Fresh Onward'. A study on group-based treatment programs for elderly with problematic alcohol use
Background: Although excessive alcohol use among the elderly is prevalent, available group-based treatment programs are not standardized. This paper describes a study on four group-based programs for elderly with alcohol problems, based on the Dutch program 'Fresh Onward'. The aim was to explore these programs, present characteristics and similarities/differences between the programs, explore possibilities for standardization, and compare current evidence-based elements from the literature with the four selected programs in this study.
Methods: A document analysis, interviews with implementers and practitioners, and evidence-based insights based on a scoping literature review, were generated.

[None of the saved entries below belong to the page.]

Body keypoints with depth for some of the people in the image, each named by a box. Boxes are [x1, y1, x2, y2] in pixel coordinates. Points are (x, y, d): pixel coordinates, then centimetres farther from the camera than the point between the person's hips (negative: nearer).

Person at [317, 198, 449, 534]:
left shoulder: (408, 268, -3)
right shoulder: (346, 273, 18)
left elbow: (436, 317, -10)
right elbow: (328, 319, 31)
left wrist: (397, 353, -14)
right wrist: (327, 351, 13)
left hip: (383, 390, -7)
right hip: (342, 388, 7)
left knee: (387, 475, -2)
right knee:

Results: Prominent similarities between the programs showed that all strived for acceptable use of alcohol such as abstinence, were group-oriented and based on lifestyle training/cognitive behavioral therapy (CBT). All programs were provided within specialized mental health care, mainly by nurses. Programs all ranged between 8- 12 participants per group. Participants were referred mainly through primary care. Prominent differences between the programs were the group structure they used (open versus closed), the duration, and the theoretical premise of the programs. Additional to lifestyle training/CBT, the acceptance and commitment therapy (ACT) was also conducted. Examples of subjects covered include self-control, dealing with cravings, coping with social pressure, and setting goals. In addition, attention is paid to psycho-education, life-stage issues (loss, retirement), the meaning of life, shame and guilt, and lifestyle. Elements from the literature that match the programs, were not patronizing, providing attention to increasing individual skills, information transfer, influencing social norms and providing tailored feedback based on monitoring drinking behavior.
Conclusion: It is desirable to expand the program with an early intervention group. Also, the expansion and subsequent repositioning of 'Fresh Onward' to the general practice could increase accessibility and intake of participants. In future research, an evaluation should be conducted to assess effectiveness in advance of standardization on a national level.